----- RECORDED DATA -----
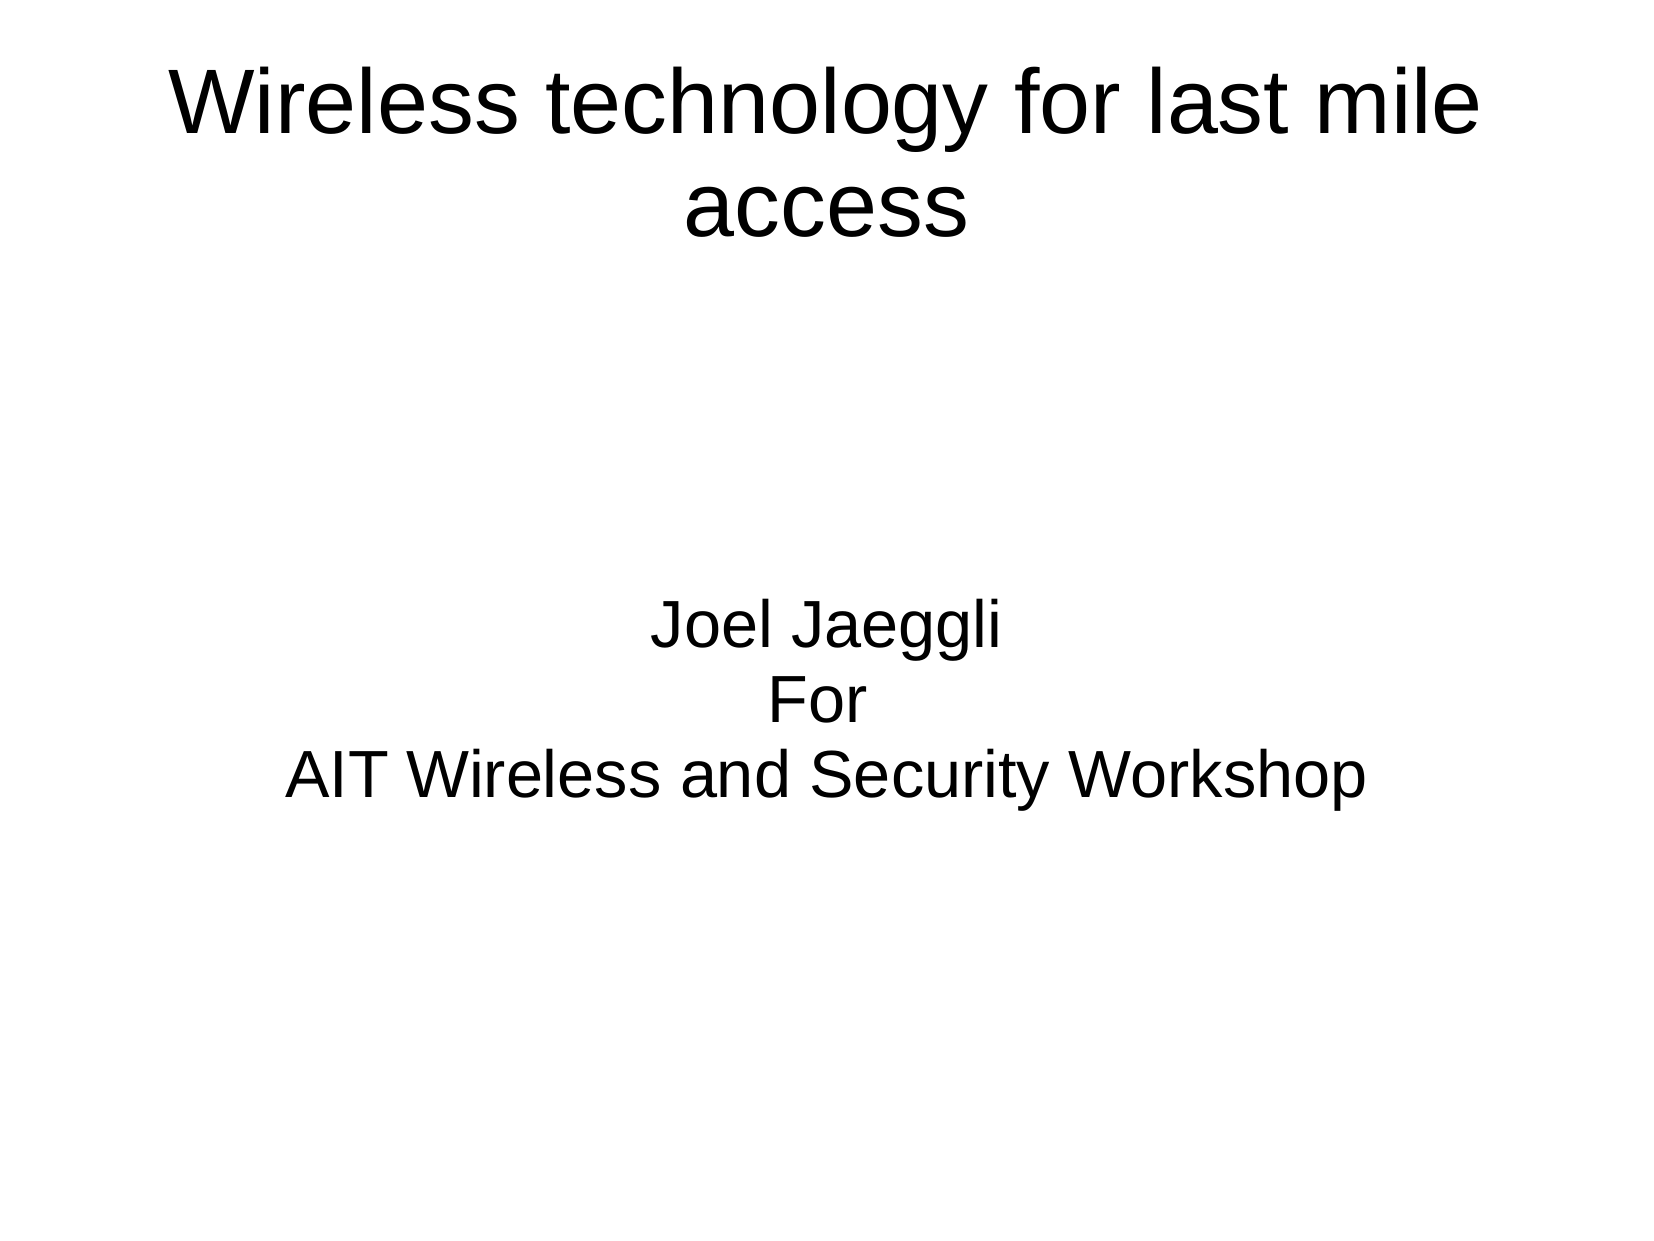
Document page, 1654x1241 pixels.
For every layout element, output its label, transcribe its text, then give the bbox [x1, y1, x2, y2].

subtitle Joel Jaeggli For AIT Wireless and Security Workshop [82, 297, 1571, 1102]
title Wireless technology for last mile access [82, 50, 1571, 256]
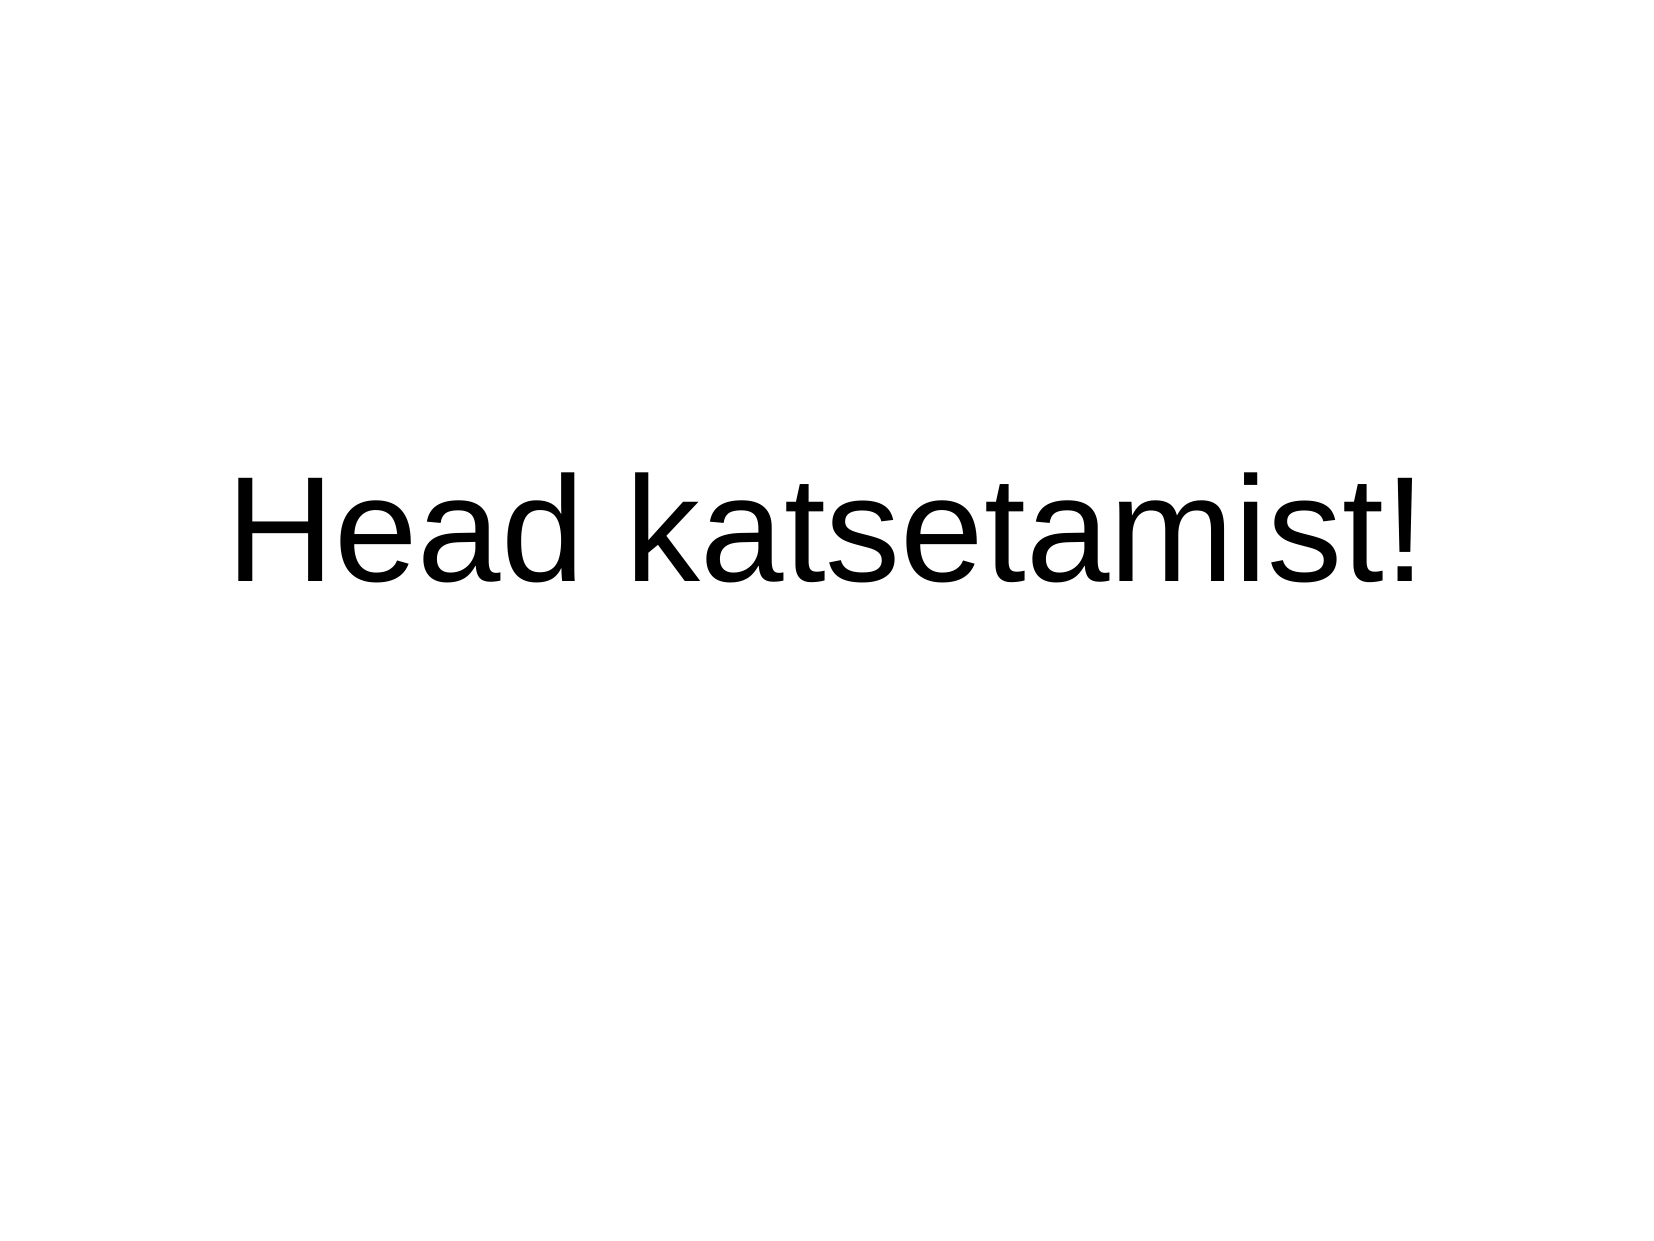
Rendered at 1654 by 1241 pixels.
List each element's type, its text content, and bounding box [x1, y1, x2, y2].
-----
REQUIRED WORK:
Turn every line of the records above into a JSON list of strings, one string per line, skipping blank lines and leaving out the pictures.

COMPLETE RESPONSE:
[
  "Document page, 1654x1241 pixels.",
  "For every layout element, output its label, transcribe its text, then give the bbox [x1, y1, x2, y2].",
  "subtitle Joel Jaeggli For AIT Wireless and Security Workshop [82, 297, 1571, 1102]",
  "title Wireless technology for last mile access [82, 50, 1571, 256]",
  "Rendered at 1654 by 1241 pixels.",
  "List each element's type, its text content, and bounding box [x1, y1, x2, y2]."
]